Exercises to complete |
1 - In the Somaliland text, rewrite the stretch from "Somaliland, a name" through "or international organization.", swapping "Hargeisa" for "Hargeysa".
2 - Please write a continuation of the Somaliland text, starting after its final sentence.

Text passage |

########

Somaliland, a name that sounds like a Disneyland pavilion and a country whose existence is unknown to a vast part of the world's population, which was my case before disembarking at the airport of Hargeisa, its capital. This de facto nation is located in the Horn of Africa, and was a British colony until the early 60's, when the United Kingdom and Italy decided to grant independence to Somaliland and Somalia simultaneously by unifying the two countries and establishing the Republic of Somalia. This unification was never fully accepted by the people of Somaliland as they already considered themselves an autonomous state so in 1991 Somaliland decided to declare their autonomy by proclaiming their independence from Somalia; independence which since that date has not been ratified by Somalia or any other country or international organization.

 

I arrived in Somaliland to join a multidisciplinary team to conduct an exploratory mission with the goal of studying the effects of a devastating drought affecting the area and the deterioration of humanitarian conditions linked to it; our job was to try to identify possible projects to patch the problem, which was found later to be more complex than just the lack of water. As we traveled around the country and our exploration progressed, my need to photograph also grew; I started photographing during these various trips in this state that no one recognizes as such and only exists in the collective subconscious of its inhabitants. Being humanitarian also means taking into account the reality of the countries in which we work in , and bring to the attention of the rest of the world those that we tend to forget. Ethics dictate that we ask permission from the subject before photographing ; This work raises this ethical question between the desire to capture what a country hides behind its borders and the respect for its privacy.

########

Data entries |
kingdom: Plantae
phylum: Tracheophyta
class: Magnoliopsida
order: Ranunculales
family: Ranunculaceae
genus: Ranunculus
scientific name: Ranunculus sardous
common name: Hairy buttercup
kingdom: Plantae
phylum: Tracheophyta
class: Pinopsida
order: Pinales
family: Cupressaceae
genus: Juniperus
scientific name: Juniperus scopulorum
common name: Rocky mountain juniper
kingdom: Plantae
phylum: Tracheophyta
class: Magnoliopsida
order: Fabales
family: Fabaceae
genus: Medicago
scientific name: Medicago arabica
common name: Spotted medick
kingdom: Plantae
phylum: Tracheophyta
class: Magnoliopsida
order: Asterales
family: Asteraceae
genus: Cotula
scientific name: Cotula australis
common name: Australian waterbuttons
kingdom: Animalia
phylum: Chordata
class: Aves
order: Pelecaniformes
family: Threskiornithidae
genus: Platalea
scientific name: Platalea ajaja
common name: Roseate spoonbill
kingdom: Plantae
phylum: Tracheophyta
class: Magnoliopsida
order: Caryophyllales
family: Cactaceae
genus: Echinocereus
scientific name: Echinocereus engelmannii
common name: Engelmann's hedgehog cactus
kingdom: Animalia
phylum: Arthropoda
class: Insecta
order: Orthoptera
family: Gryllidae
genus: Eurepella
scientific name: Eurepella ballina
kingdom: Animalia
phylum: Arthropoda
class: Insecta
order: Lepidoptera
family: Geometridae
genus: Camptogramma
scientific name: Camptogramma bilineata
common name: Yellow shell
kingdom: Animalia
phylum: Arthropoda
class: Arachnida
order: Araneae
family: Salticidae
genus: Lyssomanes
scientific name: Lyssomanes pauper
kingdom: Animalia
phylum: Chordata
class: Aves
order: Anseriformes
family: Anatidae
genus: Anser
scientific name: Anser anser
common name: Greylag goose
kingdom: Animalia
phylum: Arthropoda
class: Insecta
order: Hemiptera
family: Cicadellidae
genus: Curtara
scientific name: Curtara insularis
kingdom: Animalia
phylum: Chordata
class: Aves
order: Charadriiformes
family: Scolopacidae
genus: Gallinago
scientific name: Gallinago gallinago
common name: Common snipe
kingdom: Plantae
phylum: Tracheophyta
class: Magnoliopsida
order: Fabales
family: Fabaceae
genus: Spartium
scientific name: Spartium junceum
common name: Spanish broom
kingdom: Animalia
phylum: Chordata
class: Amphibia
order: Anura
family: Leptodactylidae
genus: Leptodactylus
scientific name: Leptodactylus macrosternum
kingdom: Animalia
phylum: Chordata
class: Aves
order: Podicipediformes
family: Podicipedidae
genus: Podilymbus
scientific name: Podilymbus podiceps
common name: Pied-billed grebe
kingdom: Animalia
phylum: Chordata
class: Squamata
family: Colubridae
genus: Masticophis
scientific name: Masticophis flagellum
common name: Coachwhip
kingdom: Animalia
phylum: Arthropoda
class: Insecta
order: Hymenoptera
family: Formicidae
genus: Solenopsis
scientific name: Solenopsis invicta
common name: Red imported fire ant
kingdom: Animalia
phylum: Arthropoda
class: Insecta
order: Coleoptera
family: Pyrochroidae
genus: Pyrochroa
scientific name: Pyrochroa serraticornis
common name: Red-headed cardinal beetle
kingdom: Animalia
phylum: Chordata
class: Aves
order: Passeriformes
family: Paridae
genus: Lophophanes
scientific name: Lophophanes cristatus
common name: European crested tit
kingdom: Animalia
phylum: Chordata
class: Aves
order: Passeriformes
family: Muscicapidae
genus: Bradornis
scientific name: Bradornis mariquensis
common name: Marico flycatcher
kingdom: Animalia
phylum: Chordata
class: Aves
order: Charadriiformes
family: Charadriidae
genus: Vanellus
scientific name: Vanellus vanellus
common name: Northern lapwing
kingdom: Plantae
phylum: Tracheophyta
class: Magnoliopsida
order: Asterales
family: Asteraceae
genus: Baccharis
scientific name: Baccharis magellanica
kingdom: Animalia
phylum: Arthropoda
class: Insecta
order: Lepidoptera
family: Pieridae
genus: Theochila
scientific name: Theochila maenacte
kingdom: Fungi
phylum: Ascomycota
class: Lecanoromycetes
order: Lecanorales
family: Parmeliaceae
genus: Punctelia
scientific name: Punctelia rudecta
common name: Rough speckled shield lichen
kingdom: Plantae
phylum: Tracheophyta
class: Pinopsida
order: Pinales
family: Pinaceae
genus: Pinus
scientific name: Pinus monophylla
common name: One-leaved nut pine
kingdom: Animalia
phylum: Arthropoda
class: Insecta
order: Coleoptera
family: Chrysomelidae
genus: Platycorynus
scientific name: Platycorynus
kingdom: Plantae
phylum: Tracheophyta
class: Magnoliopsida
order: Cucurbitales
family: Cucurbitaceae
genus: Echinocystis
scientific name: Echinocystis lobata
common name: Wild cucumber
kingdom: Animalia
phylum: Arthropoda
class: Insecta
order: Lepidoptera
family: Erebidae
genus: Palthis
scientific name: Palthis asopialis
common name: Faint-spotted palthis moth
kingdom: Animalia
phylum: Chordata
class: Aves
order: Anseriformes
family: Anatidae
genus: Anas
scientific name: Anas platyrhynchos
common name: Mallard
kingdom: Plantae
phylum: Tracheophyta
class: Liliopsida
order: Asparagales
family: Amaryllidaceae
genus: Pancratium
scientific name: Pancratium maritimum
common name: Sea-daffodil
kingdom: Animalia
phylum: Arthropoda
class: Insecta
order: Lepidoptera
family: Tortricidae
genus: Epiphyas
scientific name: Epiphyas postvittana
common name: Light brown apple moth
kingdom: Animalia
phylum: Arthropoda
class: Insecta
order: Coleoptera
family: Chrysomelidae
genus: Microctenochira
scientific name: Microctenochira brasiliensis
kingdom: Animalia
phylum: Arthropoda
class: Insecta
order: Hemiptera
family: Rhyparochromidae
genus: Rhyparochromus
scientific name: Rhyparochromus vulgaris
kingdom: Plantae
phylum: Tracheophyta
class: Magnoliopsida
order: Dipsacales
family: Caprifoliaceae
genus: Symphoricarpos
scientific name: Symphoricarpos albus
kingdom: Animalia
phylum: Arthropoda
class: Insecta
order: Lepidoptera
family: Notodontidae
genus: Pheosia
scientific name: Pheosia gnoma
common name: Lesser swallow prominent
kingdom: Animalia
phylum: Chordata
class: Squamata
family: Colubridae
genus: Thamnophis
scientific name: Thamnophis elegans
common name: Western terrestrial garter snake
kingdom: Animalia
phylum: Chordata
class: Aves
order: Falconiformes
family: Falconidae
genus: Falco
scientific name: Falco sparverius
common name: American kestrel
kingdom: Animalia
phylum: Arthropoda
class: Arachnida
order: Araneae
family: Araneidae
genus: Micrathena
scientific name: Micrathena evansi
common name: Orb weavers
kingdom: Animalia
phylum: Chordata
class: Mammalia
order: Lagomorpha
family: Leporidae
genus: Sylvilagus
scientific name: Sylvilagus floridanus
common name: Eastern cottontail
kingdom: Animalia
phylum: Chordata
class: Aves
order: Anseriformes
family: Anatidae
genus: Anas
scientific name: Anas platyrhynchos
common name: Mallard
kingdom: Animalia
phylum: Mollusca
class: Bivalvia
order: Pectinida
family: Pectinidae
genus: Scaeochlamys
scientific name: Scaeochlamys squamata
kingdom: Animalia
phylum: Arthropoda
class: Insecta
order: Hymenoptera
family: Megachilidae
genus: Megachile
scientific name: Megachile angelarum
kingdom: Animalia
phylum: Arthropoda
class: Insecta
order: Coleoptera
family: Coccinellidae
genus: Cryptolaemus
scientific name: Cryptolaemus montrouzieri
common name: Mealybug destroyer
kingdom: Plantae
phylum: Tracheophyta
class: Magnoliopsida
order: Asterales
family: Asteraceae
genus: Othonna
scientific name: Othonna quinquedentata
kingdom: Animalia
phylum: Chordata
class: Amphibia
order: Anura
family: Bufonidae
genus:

########

Final answers |
1 -
Somaliland, a name that sounds like a Disneyland pavilion and a country whose existence is unknown to a vast part of the world's population, which was my case before disembarking at the airport of Hargeysa, its capital. This de facto nation is located in the Horn of Africa, and was a British colony until the early 60's, when the United Kingdom and Italy decided to grant independence to Somaliland and Somalia simultaneously by unifying the two countries and establishing the Republic of Somalia. This unification was never fully accepted by the people of Somaliland as they already considered themselves an autonomous state so in 1991 Somaliland decided to declare their autonomy by proclaiming their independence from Somalia; independence which since that date has not been ratified by Somalia or any other country or international organization.

2 -
 

The use of movement and blur, effects directly linked to the tinted windows used for the work, allows the images here to show without revealing, to make art without identities. A hidden country of inconspicuous people, where photographers are sometimes perceived as external marauders to this national autonomy. The images present here do not intend to show the daily life of this nation nor are they a representation of its reality. The images are a representation of what cannot be seen of this country; a reality seen through the dark tint of car windows, through the peephole of a moving vehicle that shows that place in the world where its intimacy has to be extracted from the only possible position… imperceptible and spontaneous. This work represents those who simply want to be.